*Tâche assignée A*:
Comment traduire en anglais la phrase « L'usage de la force s'avère inefficace. », tirée du texte sur la tolérance religieuse ?

*Extrait du texte*:
%%

Impasse du compromis religieux, primat de l'issue politique
La tolérance religieuse est presque inconnue dans l'Europe du XVIe siècle, une Europe où il faut un siècle et demi pour assimiler, « digérer »
la Réforme. La recherche, sans cesse renouvelée, d'une concorde, d'une ré-union s'avère illusoire dans tous les pays dont nous avons survolé l'histoire. L'échec, partout, des colloques religieux implique que la paix de religion ne sera pas une paix théologique, mais une affaire politique et civile. L'usage de la force s'avère inefficace. Ne reste donc qu'une seule solution devant l'ampleur des dégâts, la destruction des sociétés, les milliers de morts : il faut instaurer une solution temporaire, qu'on a qualifiée plus tard de « tolérance civile »
. Les contemporains considèrent ces solutions comme provisoires : que ce soit la paix d'Augsbourg ou les édits français, tous sont rédigés « En attendant qu'il ait plu à Dieu [de] nous faire la grâce... de réunir tous nos sujets »
(édit de Bergerac 1577). Trois cas ont été présentés de la manière dont a été gérée cette situation nouvelle créée par la Réforme :
Le principe allemand du cujus regio, ejus religio, juxtaposant des petits Etats strictement orthodoxes à l'interne, cohabitant tant bien que mal avec leurs voisins de confession différente.
La solution française, réglementant jusque dans ses moindres détails la cohabitation, à l'intérieur d'un même Etat.
La partition en deux unités étatiques désormais ennemies, d'un ensemble, certes peu centralisé, mais cependant doué d'une identité propre, aux Pays-Bas.

%%

*Tâche assignée B*:
Dans les enregistrements, pourriez-vous réécrire les lignes allant de celle qui contient « Implications on the » jusqu'à celle qui contient « #### Omitting relevant variables » incluse, en remplaçant « unbiasedness » par « bias » sans rien modifier d'autre ?

Enregistrements d'un jeu de données
%%

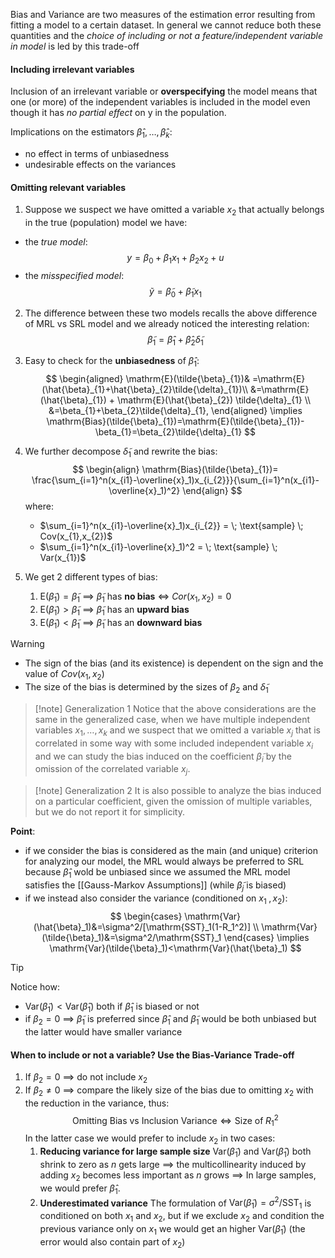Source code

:Bias and Variance are two measures of the estimation error resulting from fitting a model to a certain dataset. In general we cannot reduce both these quantities and the *choice of including or not a feature/independent variable in model* is led by this trade-off
#### Including irrelevant variables

Inclusion of an irrelevant variable or **overspecifying** the model means that one (or more) of the independent variables is included in the model even though it has *no partial effect* on y in the population.

Implications on the estimators $\hat{\beta}_{1},\dots,\hat{\beta}_{k}$:
- no effect in terms of unbiasedness
- undesirable effects on the variances

#### Omitting relevant variables

1. Suppose we suspect we have omitted a variable $x_{2}$ that actually belongs in the true (population) model we have:
- the *true model*:
$$y=\beta_{0}+\beta_{1}x_{1}+\beta_{2}x_{2}+u$$
-  the *misspecified model*:
$$
\tilde{y}=\tilde{\beta}_0+\tilde{\beta}_1x_1
$$
2. The difference between these two models recalls the above difference of MRL vs SRL model and we already noticed the interesting relation:
$$
\tilde{\beta}_{1}=\hat{\beta}_{1}+\hat{\beta}_{2}\tilde{\delta}_{1}
$$
3. Easy to check for the **unbiasedness** of $\hat{\beta}_{1}$:
$$
\begin{aligned}
\mathrm{E}(\tilde{\beta}_{1})& =\mathrm{E}(\hat{\beta}_{1}+\hat{\beta}_{2}\tilde{\delta}_{1})\\
&=\mathrm{E}(\hat{\beta}_{1}) + \mathrm{E}(\hat{\beta}_{2}) \tilde{\delta}_{1} \\
&=\beta_{1}+\beta_{2}\tilde{\delta}_{1},
\end{aligned} \implies \mathrm{Bias}(\tilde{\beta}_{1})=\mathrm{E}(\tilde{\beta}_{1})-\beta_{1}=\beta_{2}\tilde{\delta}_{1}
$$
4. We further decompose $\tilde{\delta}_{1}$ and rewrite the bias:
$$
\begin{align}
\mathrm{Bias}(\tilde{\beta}_{1})= \frac{\sum_{i=1}^n(x_{i1}-\overline{x}_1)x_{i_{2}}}{\sum_{i=1}^n(x_{i1}-\overline{x}_1)^2}
\end{align}
$$
	where:
	-  $\sum_{i=1}^n(x_{i1}-\overline{x}_1)x_{i_{2}} = \; \text{sample} \; Cov(x_{1},x_{2})$
	- $\sum_{i=1}^n(x_{i1}-\overline{x}_1)^2 = \; \text{sample} \; Var(x_{1})$ 

5. We get 2 different types of bias:
	1. $\mathrm{E}(\tilde{\beta}_{1})=\tilde{\beta}_{1}$ $\implies$ $\tilde{\beta}_{1}$ has **no bias** $\iff$ $Cor(x_{1},x_{2})=0$
	2. $\mathrm{E}(\tilde{\beta}_{1})>\tilde{\beta}_{1}$ $\implies$ $\tilde{\beta}_{1}$ has an **upward bias**
	3. $\mathrm{E}(\tilde{\beta}_{1})<\tilde{\beta}_{1}$ $\implies$ $\tilde{\beta}_{1}$ has an **downward bias**

>[!warning] 
>- The sign of the bias (and its existence) is dependent on the sign and the value of $Cov(x_{1},x_{2})$
>- The size of the bias is determined by the sizes of $\beta_{2}$ and $\tilde{\delta}_{1}$

>[!note] Generalization 1
>Notice that the above considerations are the same in the generalized case, when we have multiple independent variables $x_{1},\dots,x_{k}$ and we suspect that we omitted a variable $x_{j}$ that is correlated in some way with some included independent variable $x_{i}$ and we can study the bias induced on the coefficient $\tilde{\beta}_{i}$ by the omission of the correlated variable $x_{j}$.

>[!note] Generalization 2
>It is also possible to analyze the bias induced on a particular coefficient, given the omission of multiple variables, but we do not report it for simplicity.

**Point**:
- if we consider the bias is considered as the main (and unique) criterion for analyzing our model, the MRL would always be preferred to SRL because $\hat{\beta}_{1}$ wold be unbiased since we assumed the MRL model satisfies the [[Gauss-Markov Assumptions]] (while $\tilde{\beta}_{j}$ is biased)
- if we instead also consider the variance (conditioned on $x_{1}\;,x_{2}$):
$$
\begin{cases}
\mathrm{Var}(\hat{\beta}_1)&=\sigma^2/[\mathrm{SST}_1(1-R_1^2)] \\
\mathrm{Var}(\tilde{\beta}_1)&=\sigma^2/\mathrm{SST}_1
\end{cases}
\implies
\mathrm{Var}(\tilde{\beta}_1)<\mathrm{Var}(\hat{\beta}_1)
$$
>[!tip]
>Notice how:
>- $\mathrm{Var}(\tilde{\beta}_1)<\mathrm{Var}(\hat{\beta}_1)$ both if $\hat{\beta}_{1}$ is biased or not
>- if $\beta_{2}=0$ $\implies$ $\tilde{\beta}_{1}$ is preferred since $\hat{\beta}_{1}$ and $\tilde{\beta}_{1}$ would be both unbiased but the latter would have smaller variance

#### When to include or not a variable? **Use the Bias-Variance Trade-off**

1. If $\beta_{2}=0$ $\implies$ do not include $x_{2}$
2. If $\beta_{2}\neq0$ $\implies$ compare the likely size of the bias due to omitting $x_{2}$ with the reduction in the variance, thus:
$$\text{Omitting Bias vs Inclusion Variance} \iff \text{Size of} \; R_{1}^2$$
	In the latter case we would prefer to include $x_{2}$ in two cases:
	1. **Reducing variance for large sample size**
	   $\text{Var}(\tilde{\beta}_1)$ and $\text{Var}(\hat{\beta}_1)$ both shrink to zero as $n$ gets large $\implies$ the multicollinearity induced by adding $x_2$ becomes less important as $n$ grows $\implies$ In large samples, we would prefer $\hat{\beta}_1$.
	2. **Underestimated variance**
	   The formulation of $\mathrm{Var}(\tilde{\beta}_1)=\sigma^2/\mathrm{SST}_1$ is conditioned on both $x_{1}$ and $x_{2}$, but if we exclude $x_{2}$ and condition the previous variance only on $x_{1}$ we would get an higher $\mathrm{Var}(\tilde{\beta}_1)$ (the error would also contain part of $x_{2}$)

%%

*Résultat A*:
The use of force proves ineffective.

*Résultat B*:
Implications on the estimators $\hat{\beta}_{1},\dots,\hat{\beta}_{k}$:
- no effect in terms of bias
- undesirable effects on the variances

#### Omitting relevant variables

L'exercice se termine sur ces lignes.